READ.ID – Himpunan Mahasiswa Jurusan (HMJ) Ilmu Komunikasi Fakultas Ilmu Sosial (FIS) Universitas Negeri Gorontalo (UNG) sukses menggebrak panggung akademik melalui gelaran Seminar Nasional 2025. Bertempat di Auditorium UNG, kegiatan ini menjadi tonggak sejarah baru sebagai seminar nasional perdana yang berhasil diselenggarakan oleh HMJ Ilmu Komunikasi di lingkungan FIS UNG.
Ketua Panitia, Nadhira Inayah, mengungkapkan rasa bangganya atas pencapaian ini. Menurutnya, keberhasilan menghadirkan pemantik langsung dari Ibu Kota merupakan upaya serius untuk memberikan perspektif baru bagi masyarakat Gorontalo.
“Ini adalah Seminar Nasional perdana yang dilaksanakan HMJ Komunikasi di FIS UNG. Kami sengaja mendatangkan pemantik dari Ibu Kota untuk mengangkat isu yang sangat krusial namun sering luput dari perhatian, yakni bagaimana etika di media sosial secara nyata dapat berdampak langsung pada jenjang karir seseorang di masa depan,” ujar Nadhira.
Senada dengan hal tersebut, Ketua HMJ Ilmu Komunikasi UNG, Risky Detuage, menegaskan bahwa pemahaman strategi bermedia digital bukan lagi sekadar pilihan, melainkan keharusan di tengah maraknya persoalan komunikasi publik di Indonesia.
Risky juga memberikan apresiasi setinggi-tingginya kepada seluruh jajaran panitia yang telah bekerja keras sejak tahap perencanaan hingga pelaksanaan. Ia berharap kegiatan ini menjadi pemantik semangat bagi mahasiswa untuk lebih bijak dalam berinteraksi di ruang siber.
“Kita semua dapat merasakan bagaimana kerja keras teman-teman panitia yang telah mempersiapkan seminar nasional ini sejak beberapa bulan terakhir. Ini adalah bentuk komitmen mahasiswa Ilmu Komunikasi dalam menghadirkan ruang pembelajaran yang berkualitas,” ujar Risky.

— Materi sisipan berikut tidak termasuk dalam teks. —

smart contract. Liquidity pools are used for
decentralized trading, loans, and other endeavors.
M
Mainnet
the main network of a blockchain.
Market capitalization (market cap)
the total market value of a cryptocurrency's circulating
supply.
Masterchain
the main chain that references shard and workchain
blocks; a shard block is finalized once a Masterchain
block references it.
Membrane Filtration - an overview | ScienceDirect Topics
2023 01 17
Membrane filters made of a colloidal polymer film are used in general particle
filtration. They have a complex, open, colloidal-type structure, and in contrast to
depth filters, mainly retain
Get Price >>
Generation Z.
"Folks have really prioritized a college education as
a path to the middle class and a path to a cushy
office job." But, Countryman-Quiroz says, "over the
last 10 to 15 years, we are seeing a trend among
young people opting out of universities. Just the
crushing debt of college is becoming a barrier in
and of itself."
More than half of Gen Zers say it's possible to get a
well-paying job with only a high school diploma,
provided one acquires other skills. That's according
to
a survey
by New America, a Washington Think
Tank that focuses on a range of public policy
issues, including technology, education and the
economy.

Risky Detuage juga menyoroti fenomena memprihatinkan terkait merosotnya etika komunikasi di ruang publik, yang ironisnya sering kali dipertontonkan oleh sejumlah pejabat publik di Indonesia. Baginya, fenomena ini harus menjadi refleksi kritis bagi mahasiswa Ilmu Komunikasi untuk tetap teguh menjunjung tinggi nilai-nilai keilmuan dan disiplin berkomunikasi.
“Berangkat dari keilmuan komunikasi, kami ingin teman-teman mahasiswa, khususnya di Provinsi Gorontalo, mampu membuka wawasan dan gagasan agar lebih bijak dalam berkomunikasi. Jangan sampai kita terjebak dalam pola komunikasi yang destruktif di era digital,” tegas Risky.
Untuk menjawab tantangan tersebut, seminar ini menghadirkan Farhan, narasumber berskala nasional yang mengupas tuntas keterkaitan antara personal branding, etika komunikasi, dan keamanan karier di jagat maya. Kehadiran pakar dari Ibu Kota ini diharapkan mampu mendobrak batasan berpikir mahasiswa UNG dalam melihat media sosial bukan sekadar tempat berbagi, melainkan aset profesional.